[Your assignment] Make an exact copy of the records, and keep the pictures out of it.

(Data items)
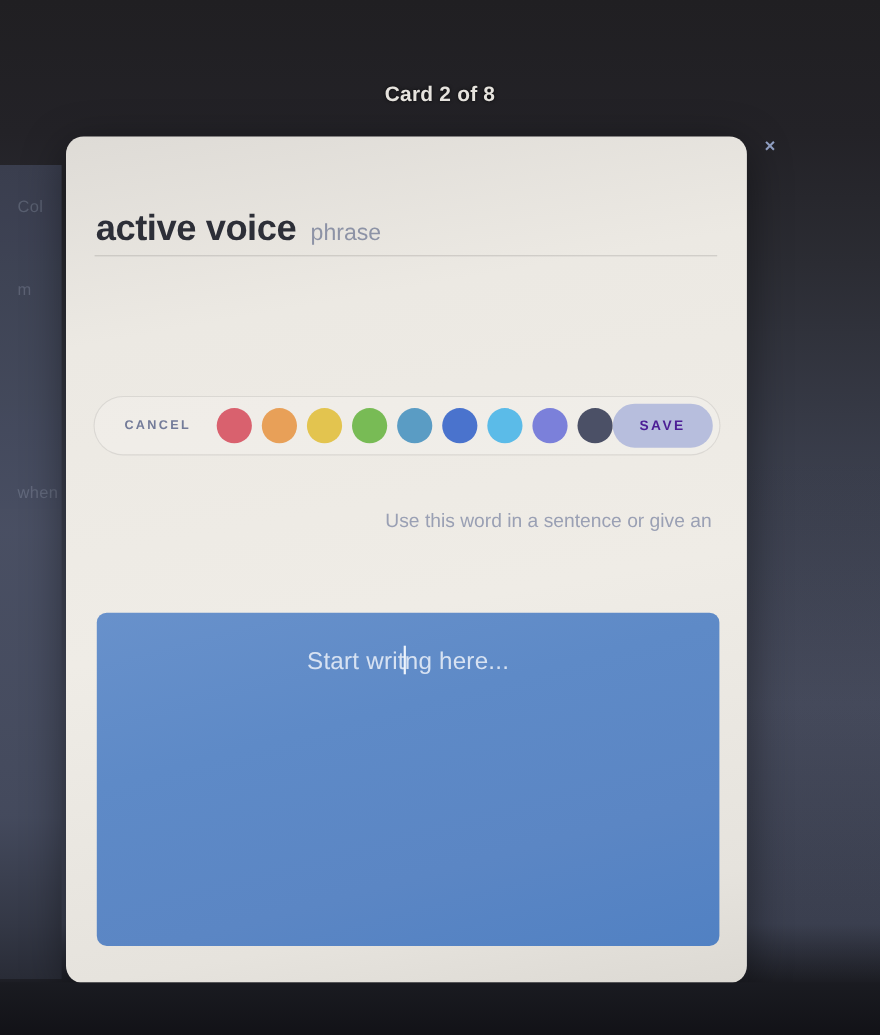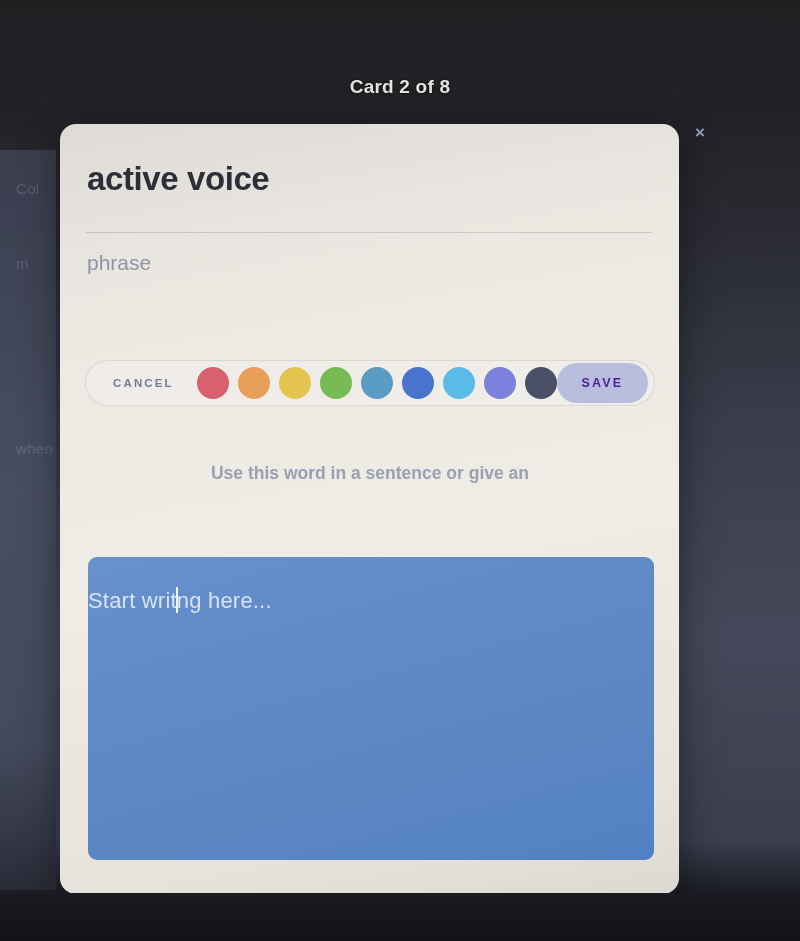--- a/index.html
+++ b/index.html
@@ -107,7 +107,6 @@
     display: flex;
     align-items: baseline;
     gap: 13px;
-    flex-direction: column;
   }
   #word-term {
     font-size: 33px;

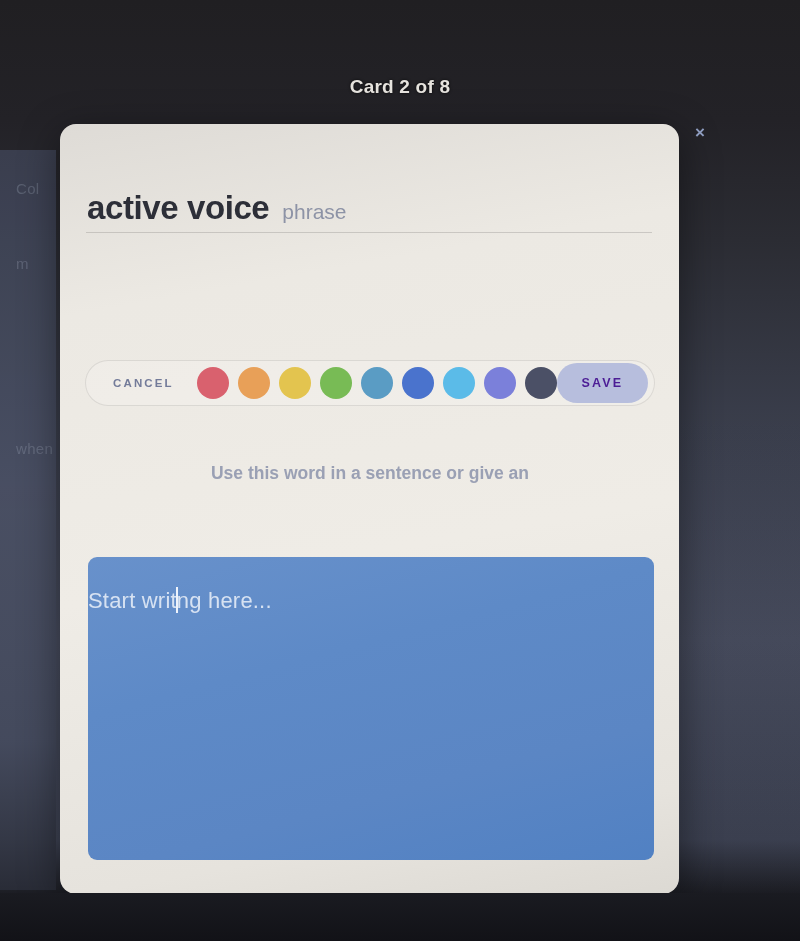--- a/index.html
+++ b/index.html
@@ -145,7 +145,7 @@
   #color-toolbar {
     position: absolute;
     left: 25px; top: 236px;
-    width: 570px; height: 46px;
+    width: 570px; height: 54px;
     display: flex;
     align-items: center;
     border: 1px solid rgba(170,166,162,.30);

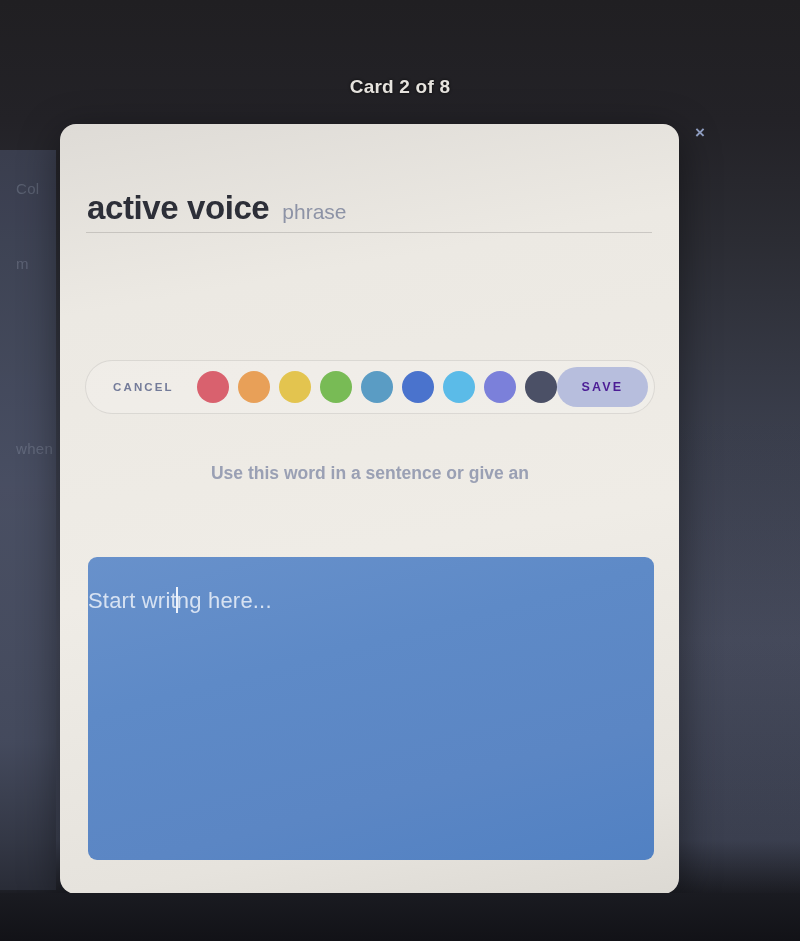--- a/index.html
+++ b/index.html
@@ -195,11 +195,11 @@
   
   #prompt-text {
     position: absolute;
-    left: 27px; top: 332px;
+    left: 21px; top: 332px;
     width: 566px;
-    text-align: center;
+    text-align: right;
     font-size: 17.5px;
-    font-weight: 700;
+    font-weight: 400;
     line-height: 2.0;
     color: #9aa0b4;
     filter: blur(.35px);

[The answer]
--- a/index.html
+++ b/index.html
@@ -107,7 +107,6 @@
     display: flex;
     align-items: baseline;
     gap: 13px;
-    flex-direction: column;
   }
   #word-term {
     font-size: 33px;

--- a/index.html
+++ b/index.html
@@ -145,7 +145,7 @@
   #color-toolbar {
     position: absolute;
     left: 25px; top: 236px;
-    width: 570px; height: 46px;
+    width: 570px; height: 54px;
     display: flex;
     align-items: center;
     border: 1px solid rgba(170,166,162,.30);

--- a/index.html
+++ b/index.html
@@ -195,11 +195,11 @@
   
   #prompt-text {
     position: absolute;
-    left: 27px; top: 332px;
+    left: 21px; top: 332px;
     width: 566px;
-    text-align: center;
+    text-align: right;
     font-size: 17.5px;
-    font-weight: 700;
+    font-weight: 400;
     line-height: 2.0;
     color: #9aa0b4;
     filter: blur(.35px);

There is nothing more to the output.